A pauta apresentada pelo novo presidente uruguaio contém, implicitamente, um balanço parecido com aquele publicado pela CNI. Um de seus pressupostos é o reconhecimento de que o bloco regional continua preso a problemas incompatíveis com uma união aduaneira - status oficial do Mercosul, que impede os quatro membros de negociar isoladamente acordos de livre comércio.

A integração ficou praticamente estagnada em 2004, segundo a análise dos especialistas da CNI. O avanço foi "inexpressivo", porque a agenda interna do bloco ficou limitada, ou quase, à "contenção de estragos e retrocessos".

A política interna do Mercosul é marcada por um interminável contencioso entre Argentina e Brasil. A atuação de Brasília consiste principalmente em absorver e acomodar as medidas protecionistas do governo argentino, que atingem vários setores da indústria brasileira. Apesar disso, as trocas entre os países do bloco expandiram-se, estimuladas basicamente pela recuperação das economias argentina e brasileira.

Desarticulado, o bloco negociou mal com os parceiros externos. O projeto de formação da Área de Livre Comércio das Américas (Alca) empacou. O acordo com os países andinos ficou aquém do que poderia ser um acordo essencial para a integração sul-americana.

Os compromissos favorecem principalmente, segundo a CNI, o aumento de importações de produtos andinos pelo Brasil.
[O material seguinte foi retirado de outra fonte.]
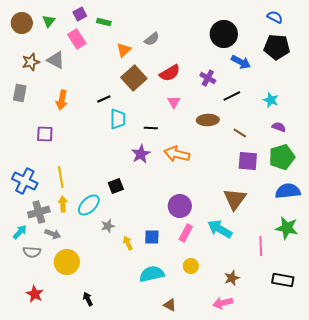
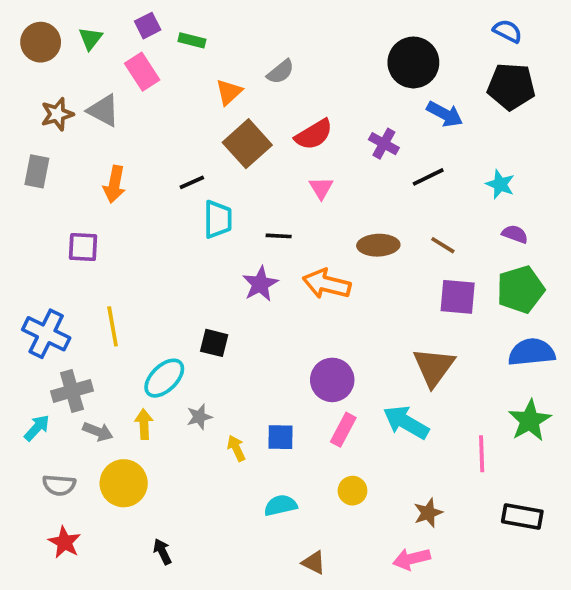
brown ellipse: (208, 120) -> (378, 245), moved
black square: (116, 186) -> (214, 343), turned 35
yellow arrow: (63, 204) -> (144, 424), moved
green star: (287, 228) -> (530, 420), turned 30
gray semicircle: (32, 252) -> (59, 485), moved
cyan semicircle: (152, 274) -> (281, 505), size x0.7

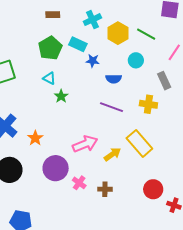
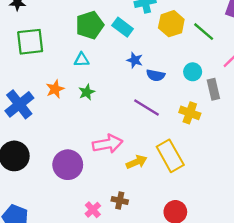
cyan circle: (136, 60) -> (193, 72), moved
blue star: (93, 61) -> (135, 60), moved
cyan triangle: (49, 78) -> (82, 60), turned -40
green star: (61, 96) -> (87, 92), moved
orange star: (35, 138) -> (55, 89), moved
pink cross: (79, 183) -> (93, 210), moved

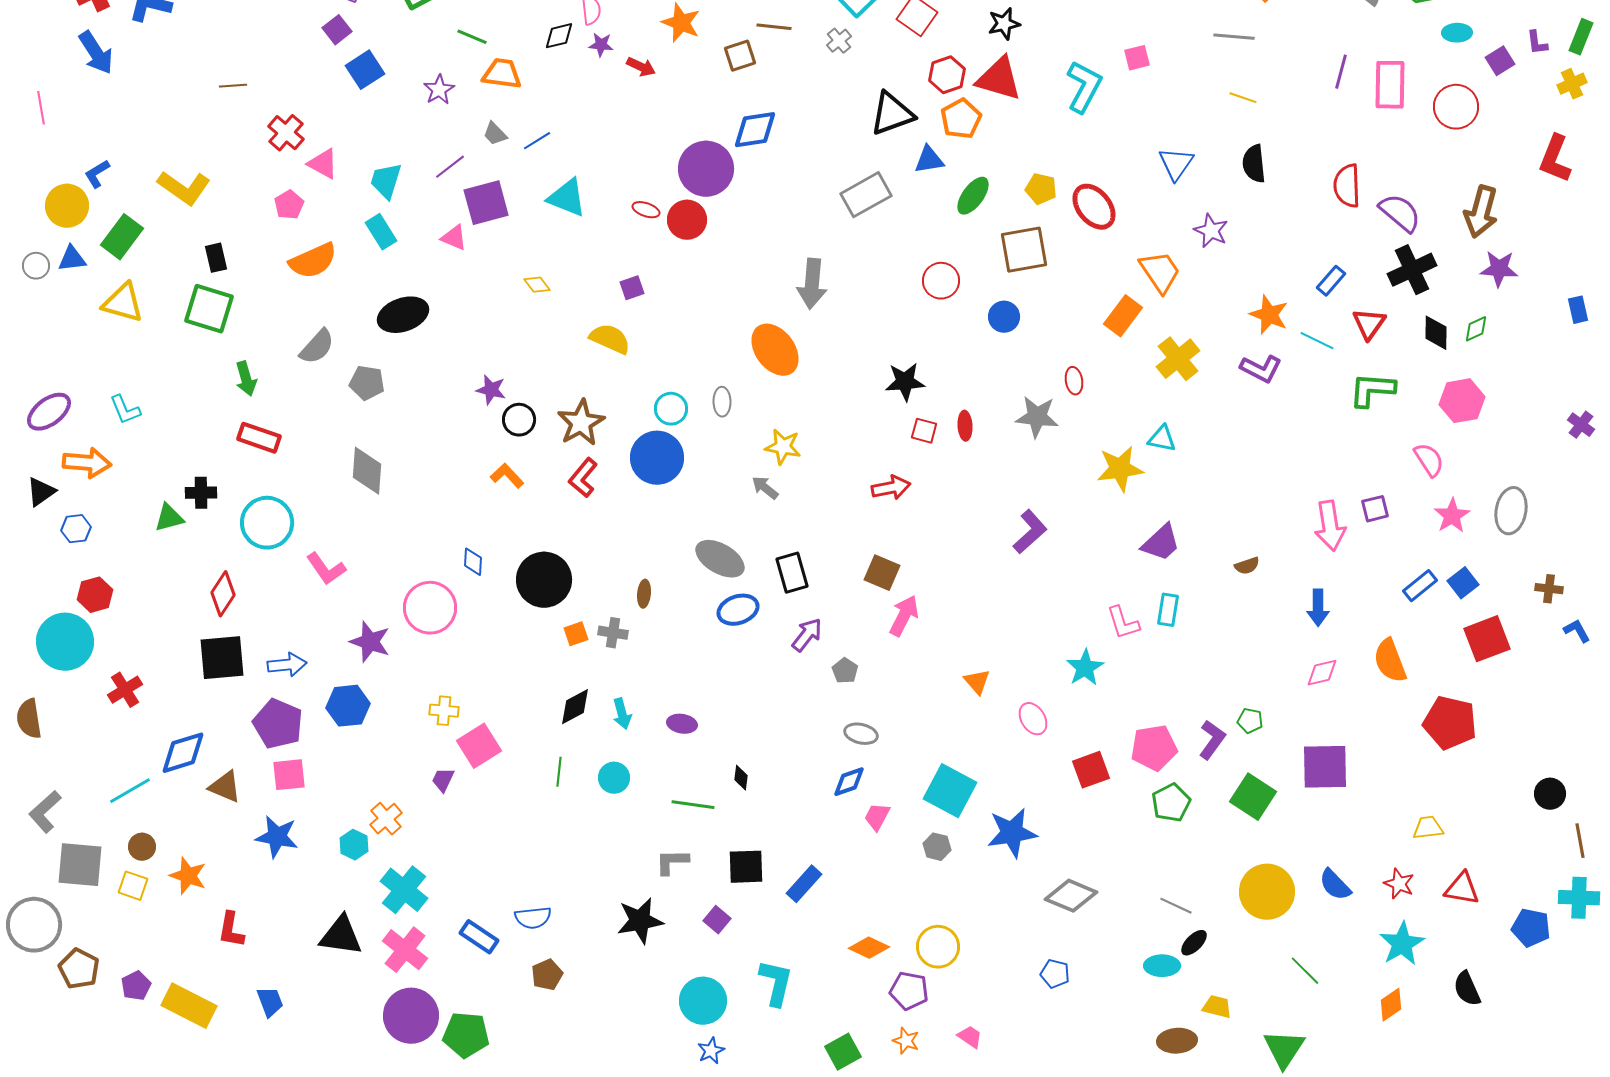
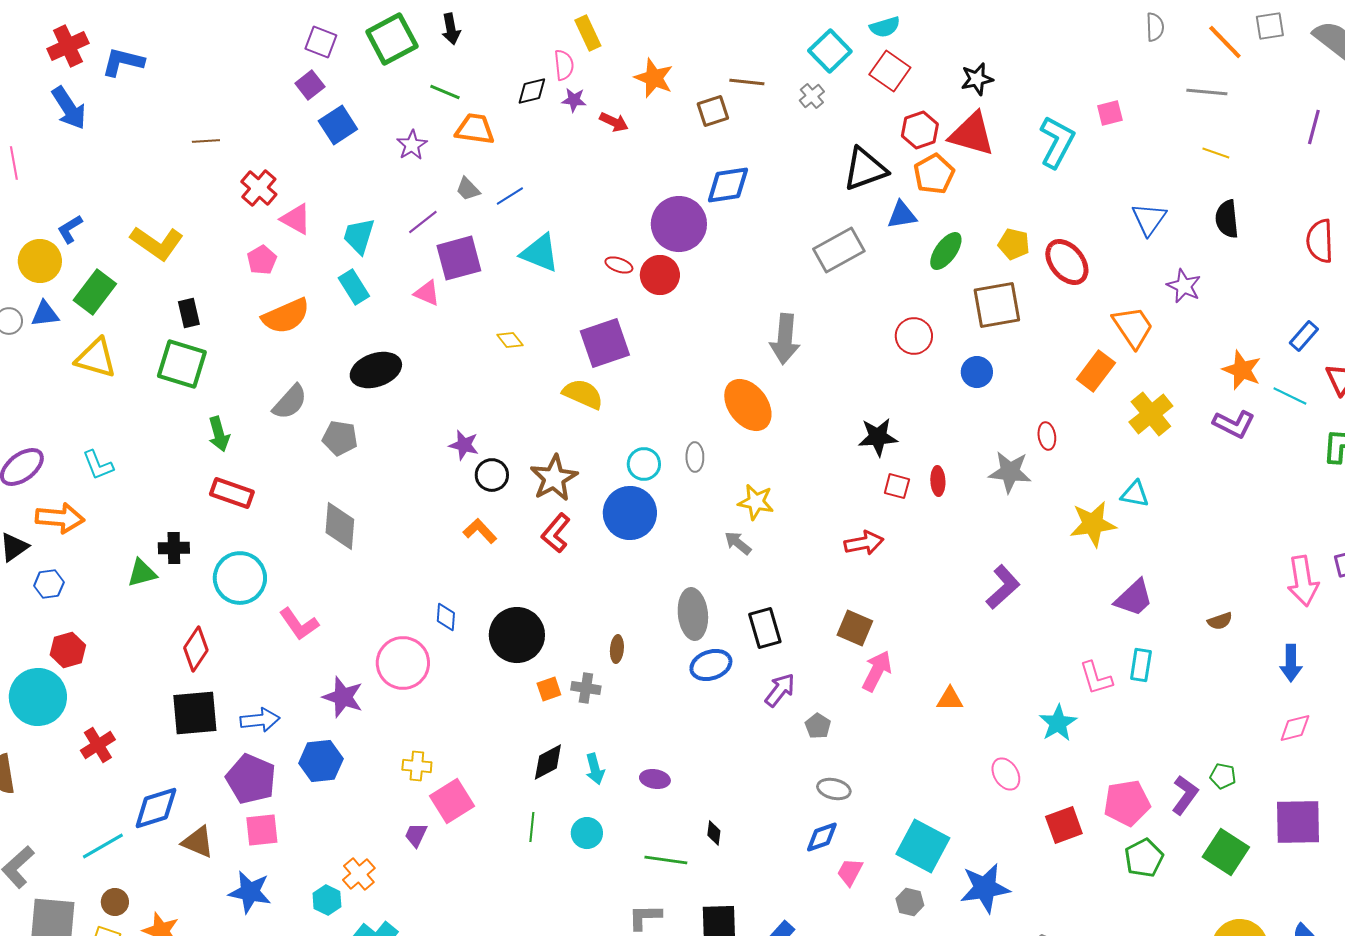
purple square: (632, 288) -> (605, 343), size x2.0
gray ellipse: (720, 559) -> (693, 614), turned 54
orange triangle: (977, 682) -> (950, 699), moved, turned -48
Em edições anteriores do boletim, os técnicos da CNI divulgaram avaliações severas do acordo com os andinos.

As negociações com a União Européia também ficaram emperradas, porque as concessões oferecidas foram consideradas insuficientes pelos dois lados.

Os europeus propuseram, no comércio agrícola, facilidades menores que as pretendidas pelos sul-americanos. Mas estes foram modestos demais nas ofertas de abertura comercial para certos setores industriais, como o têxtil e o automobilístico. Em parte, a limitação das ofertas do Mercosul, na área industrial, decorreu da resistência argentina. Essa resistência não surpreendeu. Refletiu, afinal, problemas que vinham afetando também o comércio interno do Mercosul.

Diante dessas dificuldades, houve quem defendesse, no Brasil, o retorno do Mercosul à condição de zona de livre comércio, mais compatível com a integração efetiva alcançada pelos quatro sócios do bloco. Nesse caso, cada membro do Mercosul ficaria livre para negociar isoladamente seus acordos de livre comércio.

A idéia foi descartada pelo governo brasileiro, que preferiu tentar a reparação dos estragos. Mas a cúpula de Ouro Preto, no fim do ano, "terminou sem um salto de qualidade no processo de integração", segundo os técnicos da CNI.

O presidente Vásquez anunciou, na primeira entrevista coletiva depois da posse, que manterá a candidatura de Carlos Pérez del Castillo a diretor-geral da Organização Mundial do Comércio (OMC). O candidato uruguaio concorre com o brasileiro Luiz Felipe de Seixas Correa. Essa decisão cria um primeiro atrito com a política do Itamaraty. É mais um indício de como será complexo, apesar da retórica, o trabalho de recuperação do Mercosul.